When you’re ready to continue, I’ll be down here……….

*****************************************************

 

 

OH HAI!

Today a fellow xxfitness user asked for progress pictures for inner thighs & I thought I’d oblige.  I’ve attempted to steer clear of the progress images for the last few weeks, so used one from September; which gave a nice 1 year-ish progress timeline.  Now, that might not sound like a huge deal – I’ve shared plenty of progres pictures.  No.  This was different.  This time I used my before picture without the feeling of cringe that usually goes with it.  I will forever quote “That arse will haunt me forever” whenever Andy uses one of my before images.  It was embarrassing to see it & I felt sick to my stomach as I’d denied my “true” size for many years, but it was ok…..cos it was only a dress size up to what I’d been for years previous; or that’s how I rationalised it & that I was only gonna live once & those who eat healthy only live longer cos they’re miserable, so it *feels* longer.

giphy

Castle tries to explain, but realises it’s pointless…..

Ahahhaaaaa!!  I did. I REALLY did rationalise my shit lifestyle on utter garbage.  I’d like to find that other self & give her a slow clap for how awful that information & justification was.

Anyway, before I get off point.

Butterflies!

The biggest I’ve ever been was about a UK18/20.  I couldn’t tell you how much I weighed though, sorry.  I have no idea.  I just remember going to buy trousers after I’d had my son & thought “the extra weight from creating life must be gone by now” It wasn’t. I bought my trousers, defeated but I was sick of maternity gear & cried. I’d become everything I never wanted to be. I wasn’t at breaking point though.  These trouser fit nicely & although the tag size was larger than I’d have liked, I’d been through this baby weight loss before & I won’t have to do much to get back to a 12/14 right? WRONG.  I’d moved house so walking didn’t really occur – pubic transport was the key. My back was still in bits, so when I did walk, it wasn’t far.  I was also 6 years older than when I’d been pregnant before.

It took a long, long time before I hit that “I can no longer continue like this” and for me, it wasn’t my weight but my health. (you all know the story, I’ve gone through it a few times on here)

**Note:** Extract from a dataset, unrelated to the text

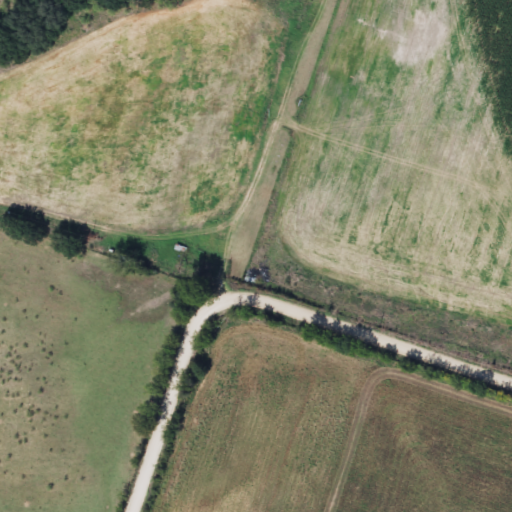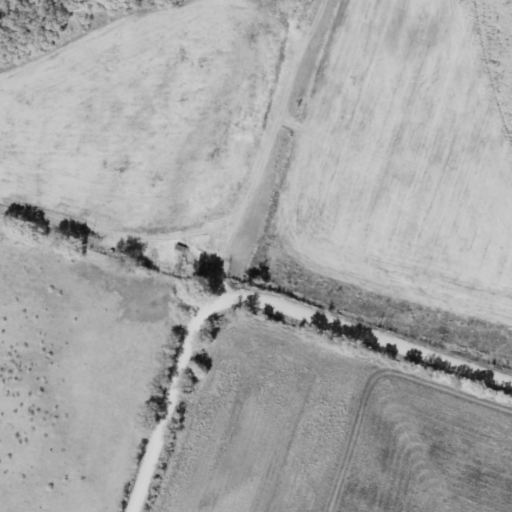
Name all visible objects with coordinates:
road: (270, 315)
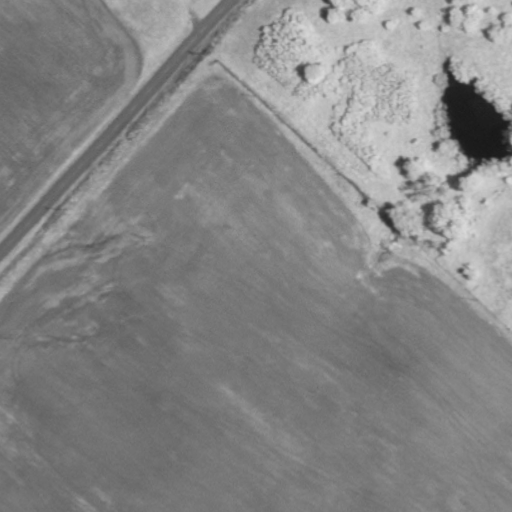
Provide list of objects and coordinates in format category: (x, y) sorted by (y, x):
road: (116, 127)
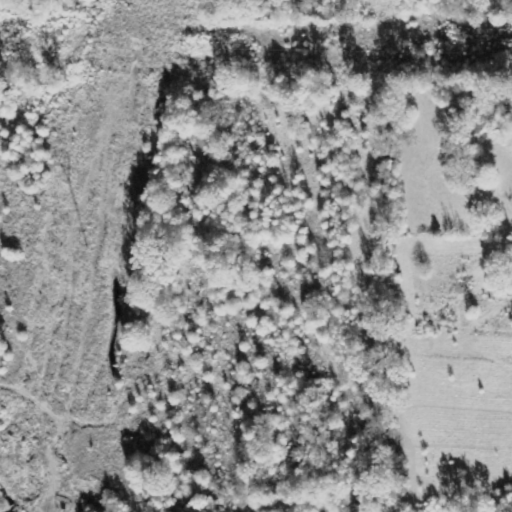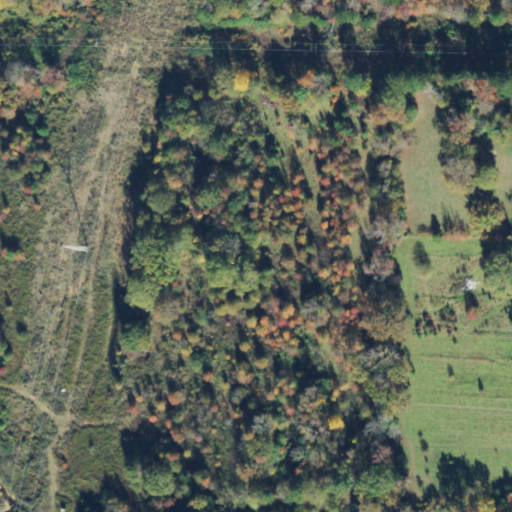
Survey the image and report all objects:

I knew I wanted to take photos before I started back at the gym. I knew I did.  I tentatively perched my phone on the windowsill & set the self timer. I didn’t show them to anyone.  A month later I took another set of photos; that was now my “starting” image; until I made this blog & stumbled across the image looking for something else.

I hated that photo. Well, photos. As there is a back, front & side views.  I was genuinely mortified.

Here’s a profile montage from when I first started up to a few weeks ago:

FotorCreated (1)

Andy told me the  starting image was a reminder of how far I’ve come, & although I agreed with him; I still hated seeing it. I don’t now. I’m not overly sure how I’ve managed to stop loathing it – also, I know….can we get a moment’s silence for the boobies lost?  *moment*

Yeah, so I stitched a photo together for xxfitness, this is it:

12359875_10154455939854199_7281032414410687150_n

This.  This is when I realised I no longer hate my befores.  I fucking did that. I did that to myself & I fixed it! I love, love, love that image of the right.  I’m responsible for my body & I moaned and bitched about it for years, not doing anything about it – expecting it to change….it did but not the way I wanted.

The gym is an incredible place.  I have new friends & peers, I have a new found love of food, I have new knowledge & discovered a passion I didn’t know existed.

I’m no longer as angry as I once was. I have more energy & am in less pain.  I once looked like my before & I no longer do.  I don’t have wings, but goddamnit I am a motherfucking butterfly!